# Work to be completed
In the records below, find the line with "n°421 - Les compétences des"; retype that line and all the following lines through the end, exactly, and add nothing.

==== Supplied material

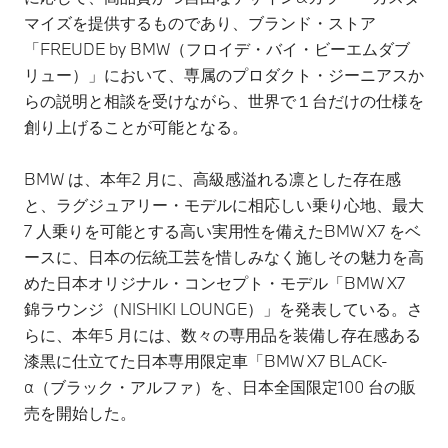
マイズを提供するものであり、ブランド・ストア
「FREUDE by BMW（フロイデ・バイ・ビーエムダブ
リュー）」において、専属のプロダクト・ジーニアスか
らの説明と相談を受けながら、世界で１台だけの仕様を
創り上げることが可能となる。
BMW は、本年2 月に、高級感溢れる凛とした存在感
と、ラグジュアリー・モデルに相応しい乗り心地、最大
7 人乗りを可能とする高い実用性を備えたBMW X7 をベ
ースに、日本の伝統工芸を惜しみなく施しその魅力を高
めた日本オリジナル・コンセプト・モデル「BMW X7
錦ラウンジ（NISHIKI LOUNGE）」を発表している。さ
らに、本年5 月には、数々の専用品を装備し存在感ある
漆黒に仕立てた日本専用限定車「BMW X7 BLACK-
α（ブラック・アルファ）を、日本全国限定100 台の販
売を開始した。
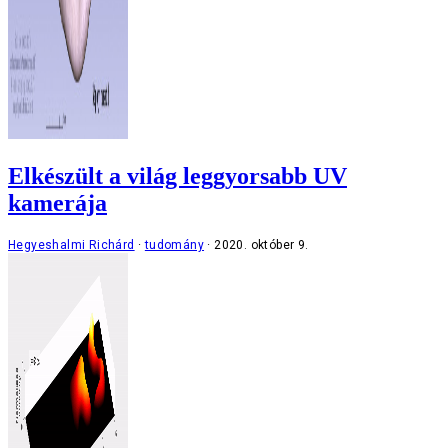
Elkészült a világ leggyorsabb UV
kamerája
Hegyeshalmi Richárd
tudomány
2020. október 9.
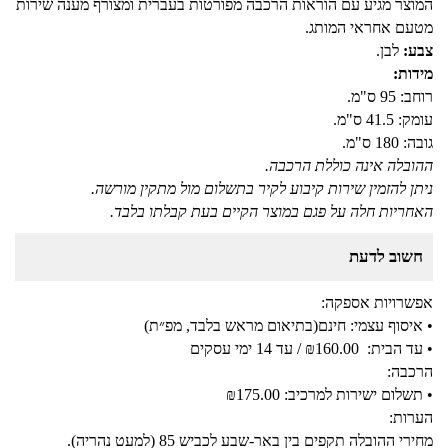
המוצר מגיע עם הוראות הרכבה מפורטות בעברית ומצורף מענה שירות
מטעם אחראי המותג.
צבע:
לבן.
מידות:
רוחב: 95 ס"מ.
עומק: 41.5 ס"מ.
גובה: 180 ס"מ.
ההובלה אינה כוללת הרכבה.
ניתן להזמין שירות קיבוע לקיר בתשלום מול מתקין מורשה.
האחריות חלה על פגם במוצר הקיים בעת קבלתו בלבד.
חשוב לדעת
אפשרויות אספקה:
•
איסוף עצמי:
חינם(בתיאום מראש בלבד, מפ״ת)
•
עד הבית:
₪160.00 / עד 14 ימי עסקים
הרכבה:
•
תשלום ישירות למרכיב:
₪175.00
הערות:
מחירי ההובלה תקפים בין באר-שבע לכביש 85 (למעט נהריה).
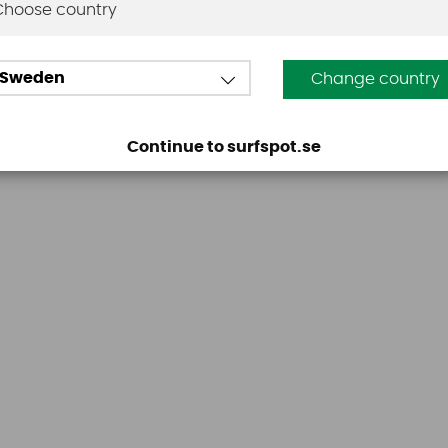
Choose country
Den här produkten har inga recensioner. Du måste vara
Sweden
Change country
Continue to surfspot.se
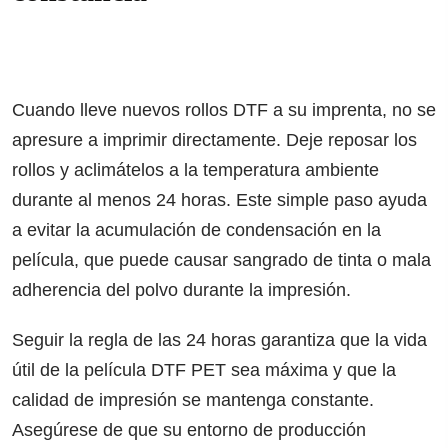
Cuando lleve nuevos rollos DTF a su imprenta, no se
apresure a imprimir directamente. Deje reposar los
rollos y aclimátelos a la temperatura ambiente
durante al menos 24 horas. Este simple paso ayuda
a evitar la acumulación de condensación en la
película, que puede causar sangrado de tinta o mala
adherencia del polvo durante la impresión.
Seguir la regla de las 24 horas garantiza que la vida
útil de la película DTF PET sea máxima y que la
calidad de impresión se mantenga constante.
Asegúrese de que su entorno de producción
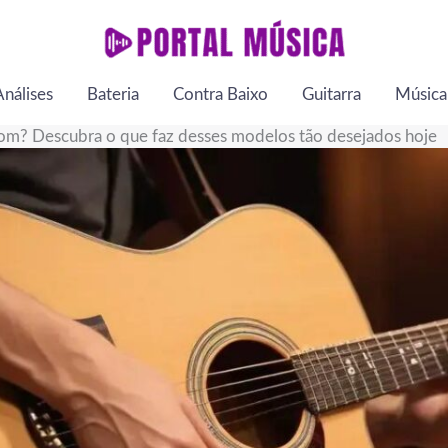
Análises
Bateria
Contra Baixo
Guitarra
Música
bom? Descubra o que faz desses modelos tão desejados hoje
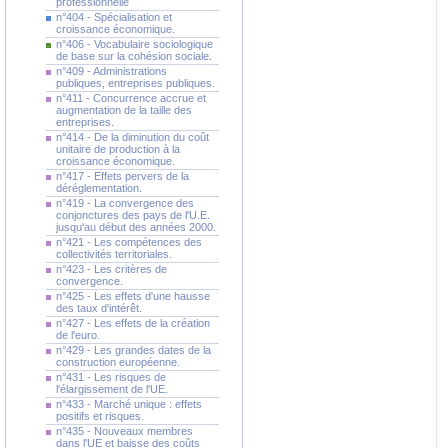
professionnelle
n°404 - Spécialisation et
croissance économique.
n°406 - Vocabulaire sociologique
de base sur la cohésion sociale.
n°409 - Administrations
publiques, entreprises publiques.
n°411 - Concurrence accrue et
augmentation de la taille des
entreprises.
n°414 - De la diminution du coût
unitaire de production à la
croissance économique.
n°417 - Effets pervers de la
déréglementation.
n°419 - La convergence des
conjonctures des pays de l'U.E.
jusqu'au début des années 2000.
n°421 - Les compétences des
collectivités territoriales.
n°423 - Les critères de
convergence.
n°425 - Les effets d'une hausse
des taux d'intérêt.
n°427 - Les effets de la création
de l'euro.
n°429 - Les grandes dates de la
construction européenne.
n°431 - Les risques de
l'élargissement de l'UE.
n°433 - Marché unique : effets
positifs et risques.
n°435 - Nouveaux membres
dans l'UE et baisse des coûts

========

# Answer to this task
n°421 - Les compétences des
collectivités territoriales.
n°423 - Les critères de
convergence.
n°425 - Les effets d'une hausse
des taux d'intérêt.
n°427 - Les effets de la création
de l'euro.
n°429 - Les grandes dates de la
construction européenne.
n°431 - Les risques de
l'élargissement de l'UE.
n°433 - Marché unique : effets
positifs et risques.
n°435 - Nouveaux membres
dans l'UE et baisse des coûts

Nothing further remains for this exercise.